Tout a commencé pendant un cours de droit bancaire international, où on apprenait que les banques s’en sortent toujours. J’ai regardé autour de moi. L’amphi n’était pas immense, mais il était plein. Les autres étudiants prenaient des notes, écoutaient religieusement (bon, presque tous). Mais… quelque chose ne sonnait plus juste.
Lorsque j’ai quitté le cours, j’ai décidé que je n’y retournerai plus.
A la place, je suis entrée dans une école de psychanalyse, là où ma propre psy avait son cabinet.
Au début, j’ai adoré. La psychanalyse, c’est hyper stimulant intellectuellement, pis c’est régi par un principe simple : soit t’as tort, soit j’ai raison. Le but étant de bien faire comprendre au patient que peu importe qu’il soit pas d’accord avec ce qu’on lui dit, l’analyste a toujours raison (oui, certaines formations sont plus subtiles que d’autres mais bon).
J’ai lu une grande partie de ce qu’a écrit Freud, pensant que c’était génial, et j’essayais de convaincre les novices de l’immense efficacité de la psychanalyse (alors que ma psy ne faisait pas réellement de psychanalyse).
J’étais douée (j’ai d’ailleurs eu 20/20 à l’examen final).
Pis… ma psy me fait une séance d’hypnose et je trouve ça super.
Hop, je m’inscris dans une école d’hypnose, je fais le cursus de praticienne, j’enchaîne avec les spécialisations, en même temps que je continue mon parcours en psychanalyse.
Et là, ça coince. Parce que les postures enseignées sont pas du tout les mêmes.
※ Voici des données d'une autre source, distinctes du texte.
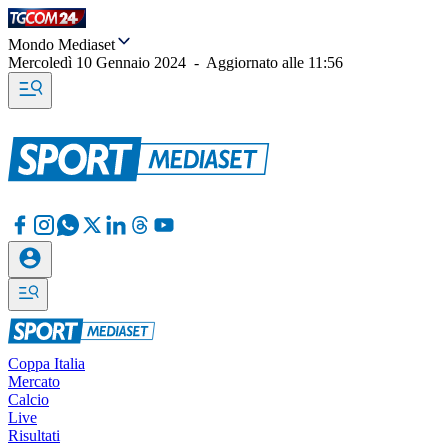
Mondo Mediaset
Mercoledì 10 Gennaio 2024
-
Aggiornato alle
11:56
Coppa Italia
Mercato
Calcio
Live
Risultati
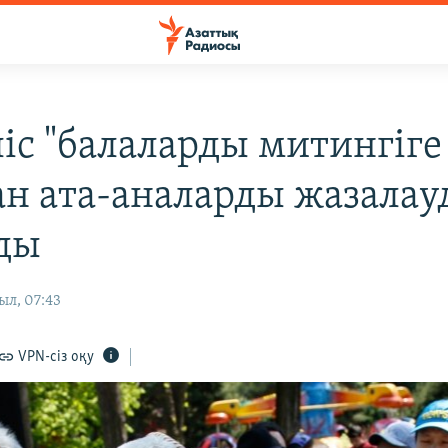
іс "балаларды митингіге
ан ата-аналарды жазалау
ды
ыл, 07:43
VPN-сіз оқу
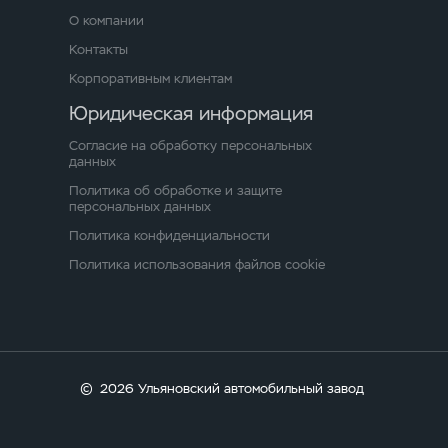
О компании
Контакты
Корпоративным клиентам
Юридическая информация
Согласие на обработку персональных
данных
Политика об обработке и защите
персональных данных
Политика конфиденциальности
Политика использования файлов cookie
©
2026 Ульяновский автомобильный завод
Voire carrément opposées.
D’un côté, t’es un sachant avec tes théories obscures, de l’autre côté, t’as une posture plus humble, où tu t’adaptes à ta cliente, tu construis ta séance en fonction d’elle, tu interprètes pas les symboles qui lui viennent.
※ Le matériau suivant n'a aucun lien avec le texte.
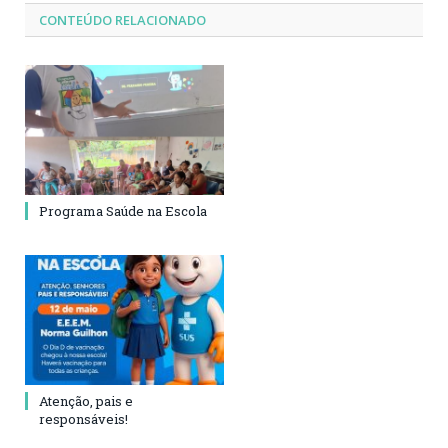
CONTEÚDO RELACIONADO
Programa Saúde na Escola
Atenção, pais e
responsáveis!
Petit à petit, je me suis éloignée de la psychanalyse, jusqu’à la renier : j’ai fini par découvrir que c’était une approche très controversée, plutôt de l’ordre de la pseudo-science (à ce propos, le podcast Méta de Choc est très intéressant).
En 2014, j’ouvre mon cabinet d’hypnothérapie. Je voyais l’hypnose comme un outil presque miracle, capable de guérir quasi-tout. 10 ans après, j’ai pris pas mal de recul.
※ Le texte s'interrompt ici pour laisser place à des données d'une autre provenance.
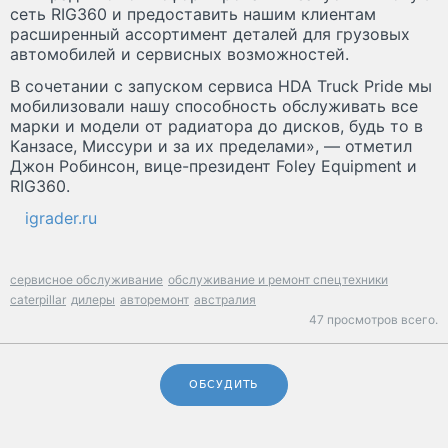
сеть RIG360 и предоставить нашим клиентам
расширенный ассортимент деталей для грузовых
автомобилей и сервисных возможностей.
В сочетании с запуском сервиса HDA Truck Pride мы
мобилизовали нашу способность обслуживать все
марки и модели от радиатора до дисков, будь то в
Канзасе, Миссури и за их пределами», — отметил
Джон Робинсон, вице-президент Foley Equipment и
RIG360.
igrader.ru
сервисное обслуживание
обслуживание и ремонт спецтехники
caterpillar
дилеры
авторемонт
австралия
47 просмотров всего.
ОБСУДИТЬ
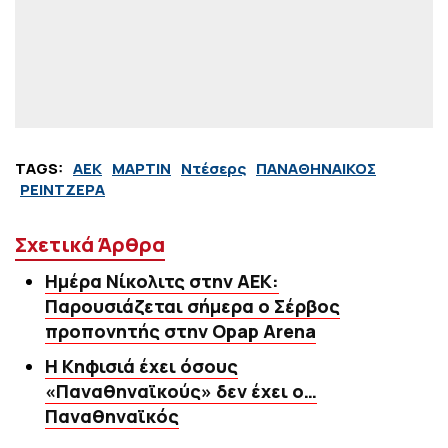
TAGS:
ΑΕΚ
ΜΑΡΤΙΝ
Ντέσερς
ΠΑΝΑΘΗΝΑΙΚΟΣ
ΡΕΙΝΤΖΕΡΑ
Σχετικά Άρθρα
Ημέρα Νίκολιτς στην ΑΕΚ:
Παρουσιάζεται σήμερα ο Σέρβος
προπονητής στην Opap Arena
Η Κηφισιά έχει όσους
«Παναθηναϊκούς» δεν έχει ο…
Παναθηναϊκός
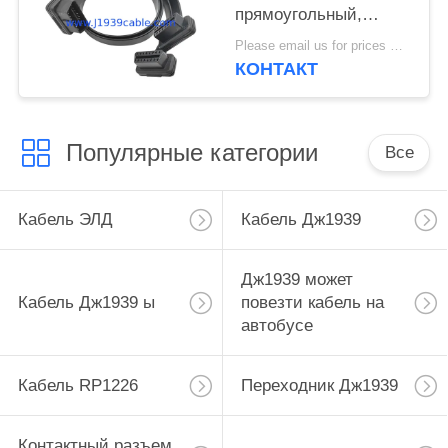
прямоугольный,
который нужно
Please email us for prices MOQ:100 ПК
удвоить женский
КОНТАКТ
плоский кабель y
Популярные категории
Все
Кабель ЭЛД
Кабель Дж1939
Дж1939 может
Кабель Дж1939 ы
повезти кабель на
автобусе
Кабель RP1226
Переходник Дж1939
Контактный разъем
L’hypnose est un super outil, qui aide à aller mieux, mais qui n’est pas miraculeux (d’ailleurs, aucun outil n’est miraculeux).
Je me suis détachée petit à petit des concepts new age qui avaient imprégné ma pratique, comme la loi de l’attraction.
J’ai découvert en 2016 les techniques d’impact, que j’ai beaucoup aimé, je m’y suis formée à partir de 2018.
Cette approche, plus interactive, plus concrète, plus dynamique m’a parlée tout de suite. Avec la thérapie d’impact, fini de rester assise sur ma chaise pendant une heure : je me lève, prends des objets, déplace des chaises…
Mes séances sont devenues de plus en plus efficace.
En 2021, je contacte le fondateur, Ed Jacobs, pour que je puisse former les pros à la thérapie d’impact. C’est chose faite et si ça vous intéresse, vous trouverez plein d’infos sur mon autre site : therapiedimpact.fr
Mon prochain objectif est de me spécialiser en psychotrauma complexe.